A Trip back to Family Values
Recently, I took a mini vacation. I went to see my father’s sister, whom I haven’t spent any quality time in person with in about ten or twelve years. It’s been over thirty since I’ve been in her home. Aunt Joyce and Larry, her twenty-six year old grandson picked me up from the airport.
Anyway, once we returned to her home, it was like a flash to the past. Being an antique collector as long as I can remember, she retained many of the pieces I remembered. From the Tiffany style lamps to the beautiful hutches which enclosed china and Hummel figurines along with porcelain dolls or treasures from family members.
The harvest gold stove and oven next to the golden tones to the rest of the kitchen took me back to the seventies. Her appliances were immaculate as were her pots and pans from fifty-eight years ago when she got married. I learned her secret for keeping them that way. She uses a piece of brown paper bag, (which she has several cut up and ready for use in her cabinet) and Comet. Her comment was, “If you use this every time for prevention, they will always stay new looking and easy to clean.” I quickly thought back to my pans, which aren’t but a few months old and already they are discolored on the bottoms. I made a mental note.
Watching her perform in the kitchen, as a seventy-seven year old woman, was no different than it was thirty years ago, although she moves a bit slower, she moves with purpose.
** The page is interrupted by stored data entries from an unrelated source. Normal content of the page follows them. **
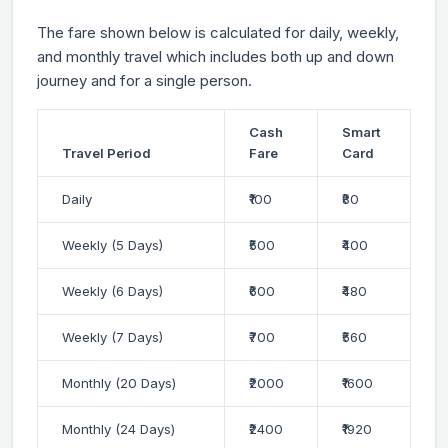
The fare shown below is calculated for daily, weekly,
and monthly travel which includes both up and down
journey and for a single person.
Cash
Smart
Travel Period
Fare
Card
Daily
₹100
₹80
Weekly (5 Days)
₹500
₹400
Weekly (6 Days)
₹600
₹480
Weekly (7 Days)
₹700
₹560
Monthly (20 Days)
₹2000
₹1600
Monthly (24 Days)
₹2400
₹1920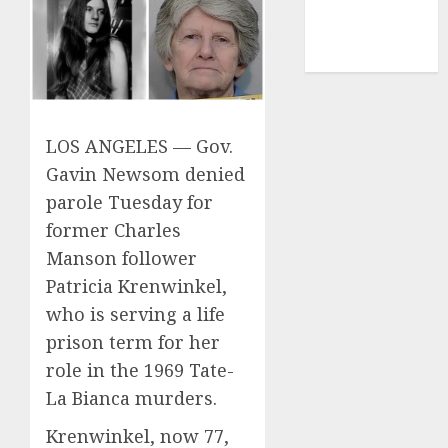
mediastar
NBA
TENNIS
LOS ANGELES — Gov.
Gavin Newsom denied
parole Tuesday for
former Charles
Manson follower
Patricia Krenwinkel,
who is serving a life
prison term for her
role in the 1969 Tate-
La Bianca murders.
Krenwinkel, now 77,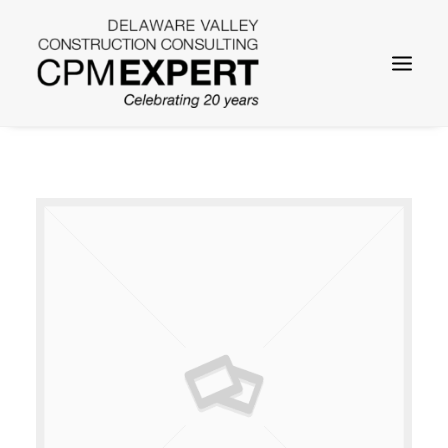
SEARCH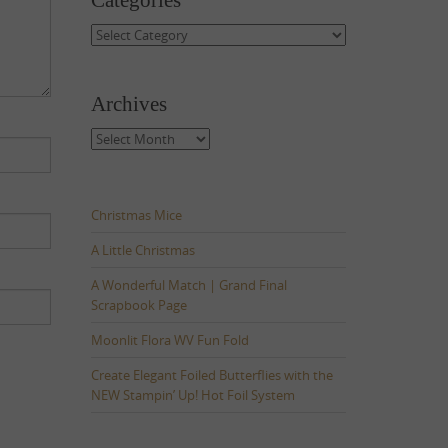
Categories
Categories
Archives
Archives
Christmas Mice
A Little Christmas
A Wonderful Match | Grand Final
Scrapbook Page
Moonlit Flora WV Fun Fold
Create Elegant Foiled Butterflies with the
NEW Stampin’ Up! Hot Foil System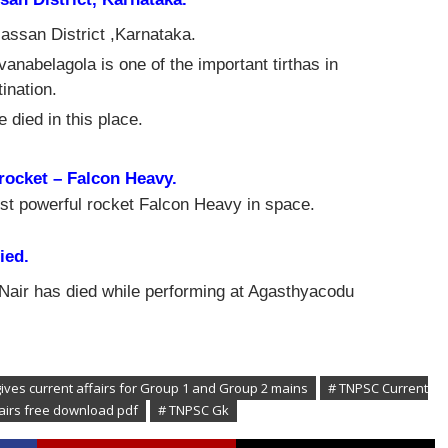
ssan District ,Karnataka.
abelagola is one of the important tirthas in
ination.
 died in this place.
rocket – Falcon Heavy.
t powerful rocket Falcon Heavy in space.
ied.
Nair
has died while performing at Agasthyacodu
gives current affairs for Group 1 and Group 2 mains
# TNPSC Current
fairs free download pdf
# TNPSC Gk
I watched in awe. Still, she sifts her flour three times before she uses it for her cookies or cornbread. Everything she cooks is from scratch, including her sweet tea and she still has no dishwasher, nor does she want one. She has a special plate, cup or spoon for whatever she is making or serving. Each piece has either sentimental value or a certain function.
As I watched, day after day, I noticed more and more similarities between the two of us. Even though I haven’t watched her, I still have somehow managed to get some of her behaviors or quirks. I’m certain she was influential with my mom too so I probably got them there too. One thing is I have a love of antique jars, but I know that started from looking at all of hers when I was a child. She had so many and they were all filled with different candies, teas, and cookies. It was like going into a store.
We sat at the kitchen table most of the time and had our visit there. She showed me the silverware my father gave her because he was tired of seeing her use mismatched pieces. Talking about this with such endearment always brought tears to her eyes. She eventually had some of the pieces put in a shadow box frame to capture the memory. Along with that, she framed the baby spoon she fed her grandson with. Mixed with some antique plates, this was her kitchen décor. A kitchen full of memories.
As we talked about years gone by, I became deeply saddened. Reality sank in. Life for her was about God, her kids and husband first, then her siblings and mom and dad next, all of them after God. My sadness came, I suppose because it seems that people are too busy for family in any capacity, immediate, extended, let alone starting with God. Too busy for God, kids, family, that’s sad, and yet, I am the first one to plead my guilt. Our families are so spread out across this continent that there is no room for unity, closeness or special times to develop. Each of us has our own little life and it seems we don’t want anyone to get into the way to interfere.
Personally, I’m sorry. I’m sorry I’ve missed out on the swim meets and the ball games and the wrestling matches the kids were in. I’m sorry I’ve missed out on the birthday parties, holiday functions and gift giving. I’m sorry that I didn’t feel worthy enough to participate in my own family. But, I’m going to change that now. I don’t want to miss another thing.